She is head of stakeholders and community for West Midlands Railway, operated by West Midlands Trains.
Working across the network, Fay, who lives in Shropshire, covers all things ‘community rail’ within an hour’s radius of Birmingham by train.
Community rail is a growing movement that includes station adoption groups and an army of volunteers across Britain, who work to transform stations into vibrant places of welcome and make rail journeys more pleasant for passengers.
This can range from making improvements such as the planting of flowers and the addition of art installations, bringing stations back to life, to playing a key role in delivering projects which promote inclusion, diversity, creativity and sustainable travel.
Across the network, there are 235 listed adopters supporting 64 stations.
“Over the last 20 years, community rail as a movement has supported the growth of community groups all over the country,” says Fay.
“These groups work in and around the stations to help enrich the experience of rail users and support local communities.
“Over the past five years, at West Midlands Railway, we have worked closely with local people to expand this model into urban areas. And as time goes on, community partnerships with the railways are getting stronger and their works are truly changing lives,” she explains.
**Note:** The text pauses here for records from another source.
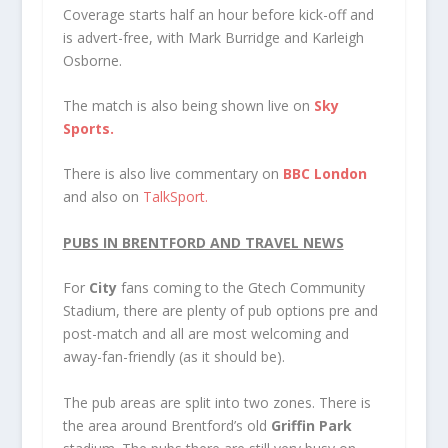
Coverage starts half an hour before kick-off and
is advert-free, with Mark Burridge and Karleigh
Osborne.
The match is also being shown live on
Sky
Sports.
There is also live commentary on
BBC London
and also on
TalkSport.
PUBS IN BRENTFORD AND TRAVEL NEWS
For
City
fans coming to the Gtech Community
Stadium, there are plenty of pub options pre and
post-match and all are most welcoming and
away-fan-friendly (as it should be).
The pub areas are split into two zones. There is
the area around Brentford’s old
Griffin Park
Volunteer-led projects completed at stations last year included spring and summer planting in volunteer-created gardens at Coseley railway station, the creation of wildflower gardens along the Shrewsbury Line at Bilbrook and an urban mural at Wylde Green station in Sutton Coldfield.
Another was a Rail, Trail, Ale ramble project which aimed to encourage people to travel to Albrighton by train, enjoy a guided ramble through the Shropshire countryside, and then relax with a drink or bite to eat at one of the pubs, restaurants or coffee shops.
The initial scheme was launched thanks to funding through West Midlands Railway’s Your Community, Your Fund grant. A website was set up detailing the walks and posters were printed and installed at railway stations.
“I have worked with the rail communities of the West Midlands for the last five years and have made so many friends during that time. I absolutely love the community engagement part of my role; both the company and the community have the same aspirations, as we all want the railways to be a central part of local life and for stations to represent the area. The rail industry really does connect with all aspects of local life,” explains Fay.
Her day-to-day responsibilities range from working with community groups to sharing ideas with other managers from train operators around the country.
“My job is multi-faceted from station change-making projects such as community art installations, ‘greening-up’ and the re-use of redundant station buildings, to working with communities and volunteers developing localism projects. I also support the ‘levelling up agenda’ and of course attracting passengers back to rail, my role spans the whole spectrum of engagement and activities.
"A large part of my work for the past year has been working with communities in partnership with the rail industry on strategic developments for the recovery of rail. The individuals and groups we work with are all experts on their own local areas, while many of our stakeholders are entrepreneurial, as well as community-spirited, and their input and innovation is a priceless asset.
“As well as working with communities, at West Midlands Trains I am part of an industry-wide group to bring together ‘community rail’ managers from train operators around the country. We meet regularly to share ideas and collaborate on the ways we can help to evolve ‘community rail’ to be a central part of the industry.
“This rail managers’ community group came about during the first lockdown, as we joined forces to develop our policies for dealing with the previous ‘unknowns’ that the pandemic created for the community rail sector. We all valued the cross-industry collaboration, and we continue to relish the opportunity to get together and share ideas; we are not in competition, we are all one industry, and we all have the same aim to connect to local neighbourhoods and enrich the communities.”
This year, volunteers are looking forward to involving their local stations in celebrations for two major events.
“A focus at West Midlands Railway this coming year is to celebrate the Commonwealth Games and the Queen’s Platinum Jubilee, and the communities are alive with ideas for their local stations,” says Fay.
“I’m so proud to work with the volunteers who support the railways; not only station adopters, but also the Rail User Groups with volunteer members who work closely with us and strive to improve the quality of passenger journeys and encourage the expansion of rail use across the network.
“I am blessed to work for an industry that is central to the lives of so many people and to work with people who support their own communities with such passion and energy.
“The heart of ‘community rail’ for me is most definitely the people."